Developing a Risk Based Vulnerability Management Program

Posted: March 11, 2021

There are many vectors for an attacker to penetrate an organization. The method of taking advantage of vulnerabilities in an environment is one of the common vectors for an attacker.

I have had an opportunity to work with some of the vulnerability assessment tools; they are not listed in any particular order. Alert Logic, Retina (BeyondTrust), DDI, OpenVAS, Qualys, Rapid7, Tenable and Tripwire. In two previous blog posts for this vulnerability management series we have covered methodology for Rapid7 and Tenable who are leading vulnerability assessment technologies today. The vulnerability assessment tool an organization chooses is based on the requirements, their comfort with the tool and preference of the staff.

The most successful vulnerability management programs had few things in common.

  • Executive sponsorship and support: Not just financing the vulnerability management program but truly advocating the program and supporting the overall strategy for Vulnerability Management Program to reduce organization risk.
  • Choosing right solution based on the identified requirements: well defined requirements for the final outcome an organization is important.
  • Clear communication with business areas that will be impacted: knowing what may be impacted and resources needed in is a difficult task when there is a lack of visibility. This is hard to determine but can be measured based on sampling or a small scale POC/POV of a vulnerability assessment tool.
  • Clear timeline for implementation: The risk based approach to implementing and operationalizing the vulnerabilities has the best chance meet clearly defined timelines. There will be issues but they can be addressed as discovered.
  • Considering resource constraints: This is true for most organizations but even for those organizations that have enough resources to remediate the newly discovered vulnerabilities, there can be a learning curve.
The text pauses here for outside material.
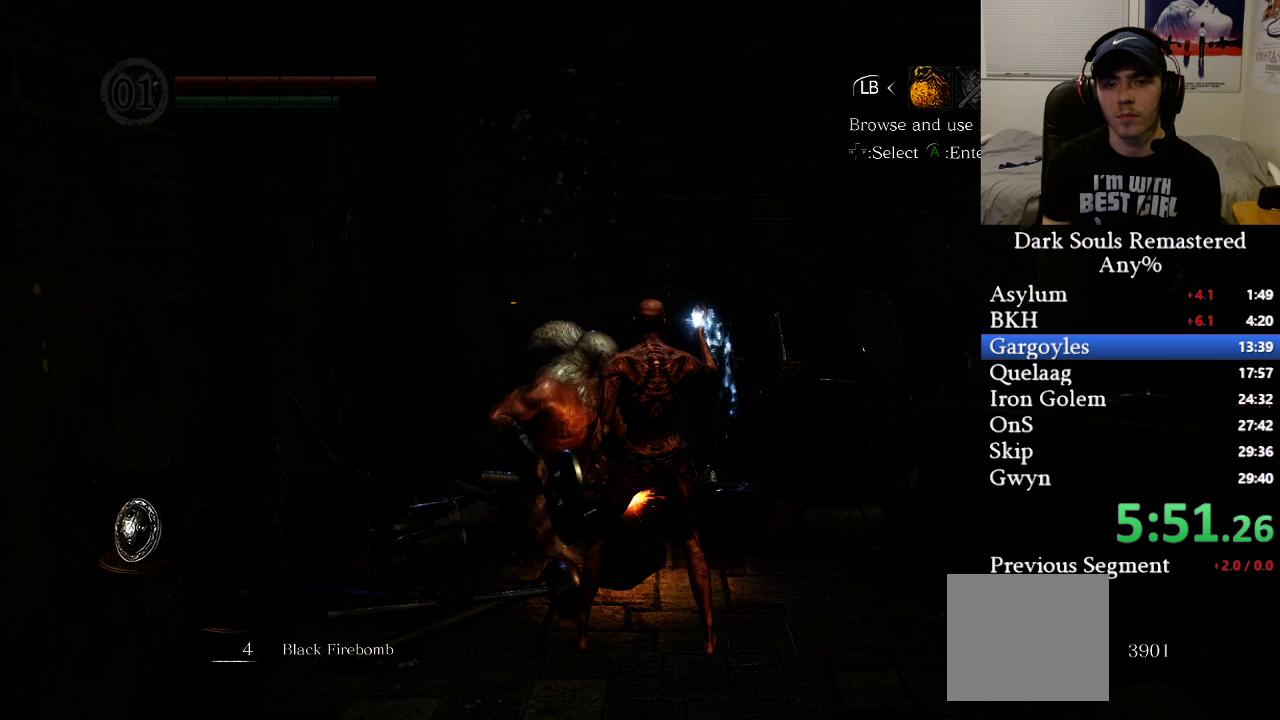
{"buttons": [], "left_stick": "center", "right_stick": "center", "events": []}
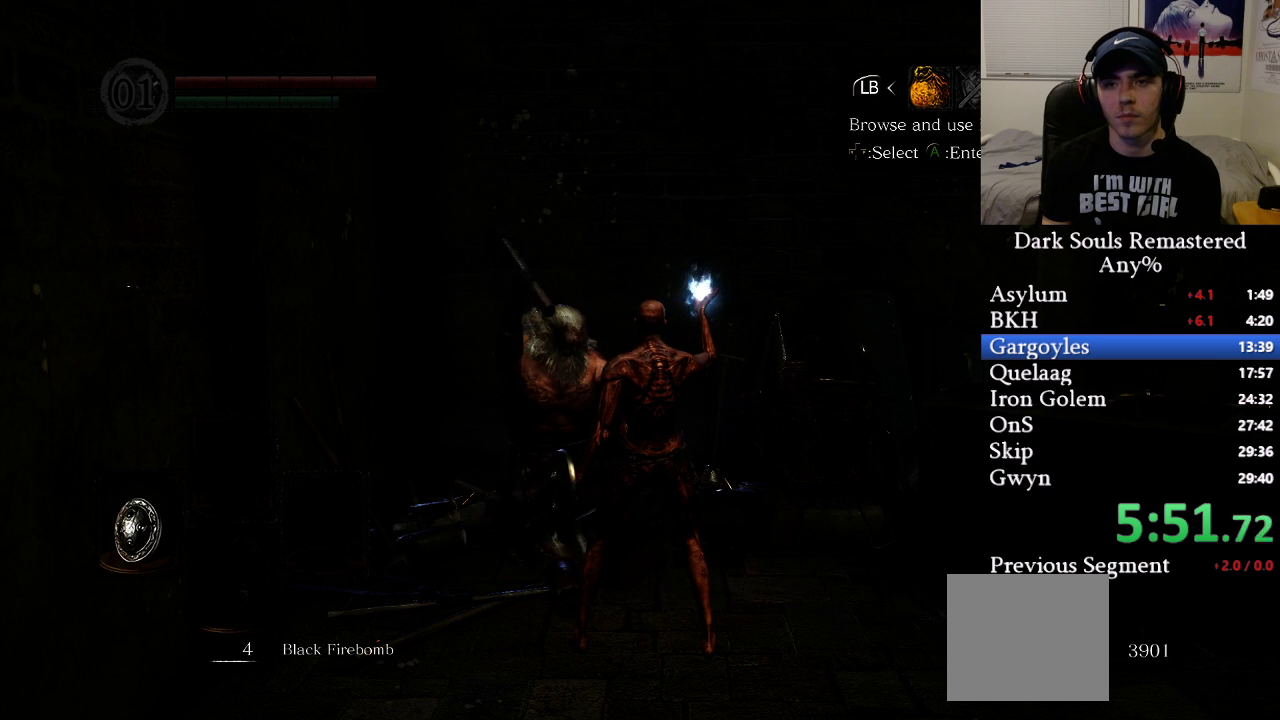
{"buttons": [], "left_stick": "center", "right_stick": "center", "events": [[383, "B", "down"], [483, "B", "up"]]}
The difficult part is most vulnerability assessment tools and vulnerability management programs are managed by IT Security teams but remediation efforts are generally part of IT Operations teams. These team members are not necessarily opposed to remediation efforts but they are overburdened with operational activities.

Risk based approach

The risk based approach for Vulnerability Management is fundamental for an organization. The balance has to be achieved between business and IT Risk. In order to properly secure this organization’s information technology assets, typically the information security team is required to assess the security stance periodically by conducting vulnerability assessments and penetration testing.  These activities involve scanning of desktops, laptops, servers, network elements, and other computer systems owned by an organization on a regular, periodic basis to discover vulnerabilities present on the systems.  Only with knowledge of these vulnerabilities can an organization apply security fixes or other compensating controls to improve the security of an environment.

All vulnerabilities should be addressed but the risk based approach can help prioritize most critical vulnerability for each organization. Placing an 800 page vulnerabilities report for a dev server on a server admin desk accomplishes nothing. Without proper context on how to prioritize, these reports will not help mitigate the vulnerabilities. Many of IT resources are already overburdened with operational activities and adding to their work with large reports of vulnerabilities will not help reduce organization risk and it will not help you make any friends.

There are many considerations to developing a risk based vulnerability management program. Each of these are based on organization risk appetite.

  • Agent or agentless: Many organizations are already working to reduce number of agents on endpoints, this may be organizational preference or what is known as agent fatigue. It could also be that certain systems may not allow for agent to be installed.
  • Adding a physical appliance or virtual: the vulnerability scanner technologies require a way to scan devices from within a network. An organization can choose virtual or physical appliance based on their requirement and cost.
  • Whitelisting scanning appliance: this is often overlooked. Vulnerability scanners often generate logs on the systems that are being scanned. These logs can be collected for correlation and can generate alerts. It is a good idea to understand how to properly respond these alerts.
  • Tuning the appliance to make sure it does not impact operation: this is another part of operations that is based on organization risk appetite. Making sure that
  • Internal vs external scanning: scanning from within the network will show different results than scanning from external. If these results are same, there may be some serious concerns to be immediately addressed.
  • Authenticated vs unauthenticated scan: This is also another item to consider based on the organization risk appetite but my recommendation would be to start with unauthenticated scans for an organization that is implementing vulnerability management program. It is a good start without getting too inundated with too many vulnerabilities. The unauthenticated scan can still show many vulnerabilities that should be addressed.
  • How are you managing vulnerabilities for cloud environment, co-located facility, IoTs, SCADA, Healthcare devices?
    • What are your specific needs based on your industry?
    • Are there regulatory requirements? HIPAA, NERC, FREC, PCI?

Tools are powerful but the true power of tools come from knowing how to use them effectively for the organization.

I will summarize four blogs in the final installment of this five part series. The important part of any vulnerability management program has to do with risk based approach.